Metin parçası
········
Müminlerin sûizandan sakınmaları şöyle emredilmektedir:

“Sizden biriniz ölü kardeşinin etini yemek ister mi?” (Hucürât, 49/12)

Cenâb-ı Hak bu ayet-i kerimede bir mümini gıybet etmenin ölü eti yemek kadar çirkin ve mümine yakışmayan bir davranış olduğunu bize haber veriyor. Ya gıybet edilen bu mümin, sahabelerden, hem de onların en ileri gelenlerinden biriyse, artık meselenin tehlikesini siz takdir ediniz.

Resulüllah Efendimiz (asm) de bir hadis-i şeriflerinde: 

“Ateş odunu nasıl yer bitirirse, gıybet dahi sâlih amelleri öyle yer bitirir.”(Ebu Davud, h. no: 4903)

buyurmakla bizleri bu noktada şiddetle ikaz etmektedir.

Hem kendi ahiret hayatımızın selâmeti, hem de İslâm’ın geleceği adına, bu hakikatlere kulak vermemiz lâzım ve elzemdir. Bir mümin diğer bir mümine sûizan etmekten men edildiği halde, İslâm’ın temeli, Hz. Peygamber (asm)’in çalışma ve silâh arkadaşları ve şu andaki bütün Müslümanların hidayetlerinin vesilesi olan sahabe hakkında, hele onların en ileri gelenleri hakkında sûizan etmenin ne kadar sorumluluk gerektirdiği açıkça anlaşılabilir.

Akıllı ve idrakli insanlar için en selâmetli yol, bu meselede ileri geri konuşmaktan kaçınmaktır. Biraz düşünmekle hemen anlaşılacaktır ki, insanlar bu âleme sahabeler arasındaki problemleri tahlil etmek, bu konuda bir tarafa haklı, diğerine haksız hükmünü vermek için gönderilmemişlerdir. Ve bu hususta bir kanaate sahip olmak, insanın yaratılış gayesi olamaz. İnsan bunun için değil, Allah’a hakkıyla kul olmak için yaratılmıştır. Yâni, dinimiz bizi sahabe ayrılıklarının tahliline değil, kulluğun gereklerini yerine getirmeye dâvet ediyor.
········
Görev için kayıtlar
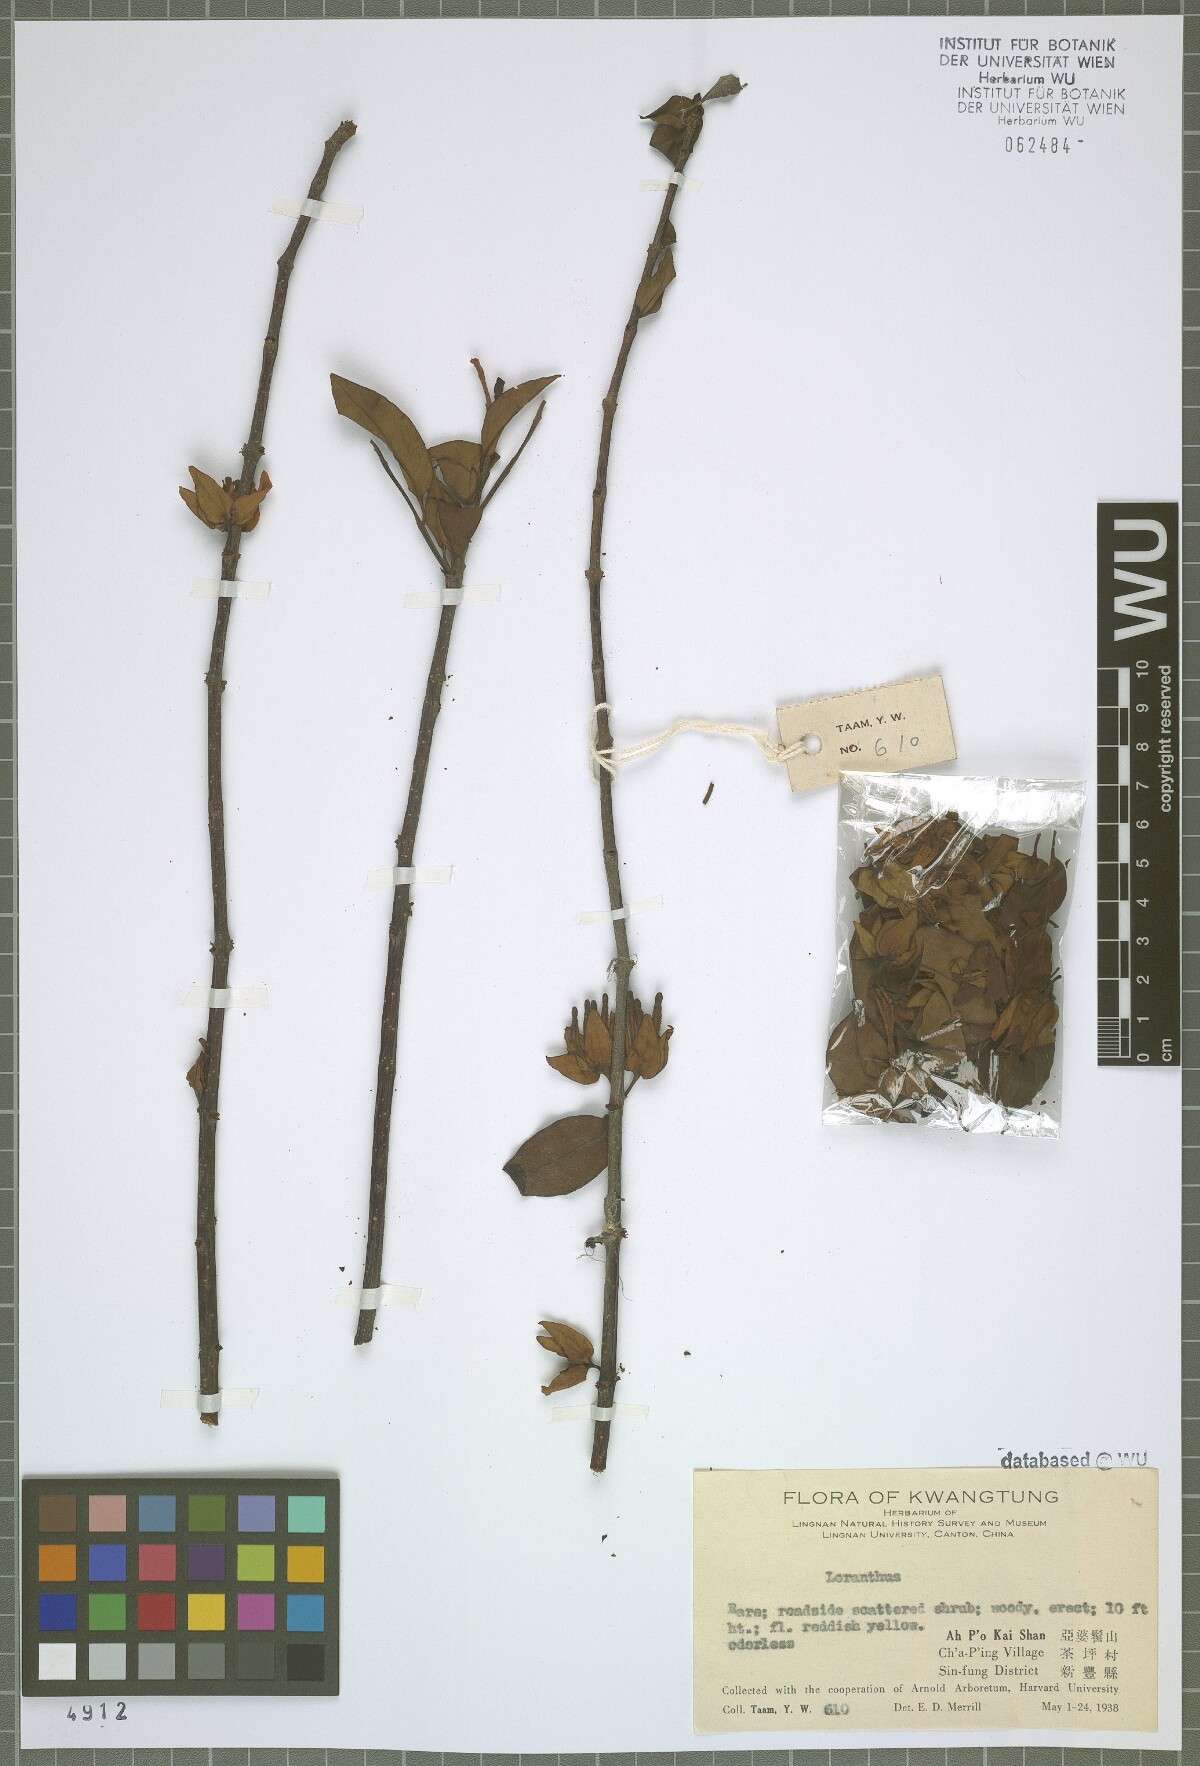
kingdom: Plantae
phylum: Tracheophyta
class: Magnoliopsida
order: Santalales
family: Loranthaceae
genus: Loranthus
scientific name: Loranthus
········
Verilen görevler
• a. Kayıttaki sınıflandırma satırlarını boş satırları atlayarak numaralı bir liste olarak yeniden yazın. Resmi cevaba almayın.
• b. Sahabe hakkında sûizan ve gıybetten sakınmayı anlatan metni son cümlesinden sonra devam ettirin.

Cevap listesi
• a.
1. kingdom: Plantae
2. phylum: Tracheophyta
3. class: Magnoliopsida
4. order: Santalales
5. family: Loranthaceae
6. genus: Loranthus
7. scientific name: Loranthus

• b.
Ashâb-ı kirâm efendilerimiz, halifesinden neferine kadar aynı rızık ile hayat buldu ve aynı heyecanı paylaştılar. İslâm’ın gelişmesinde, yayılmasında, yücelip gelişmesinde gece gündüz demeyip, gizli ve âşikâre, durmadan çalıştılar. Canlarıyla, kanlarıyla cihat ettiler ve fedakârlıkta erişilmezlere eriştiler. Kur’an aşkı, Peygamber aşkı için aşiretlerine karşı koydular, ailelerini, çocuklarını, mal ve mülklerini feda ettiler. Peygamberimiz (asm)’in nefsini, kendi nefislerine, çoluk çocuklarına, anne ve babalarına tercih ettiler.İslâm binasının temeline kanlarını akıttılar. O günden bugüne, tâ kıyâmete kadar bütün Müslümanların dünyevî ve uhrevî saâdetlerine vesile oldular. Onların hepsine karşı derin bir minnettarlık beslemek, onlara dua ve onları medhüsenâ etmek hepimiz için bir insaf ve vicdan borcudur.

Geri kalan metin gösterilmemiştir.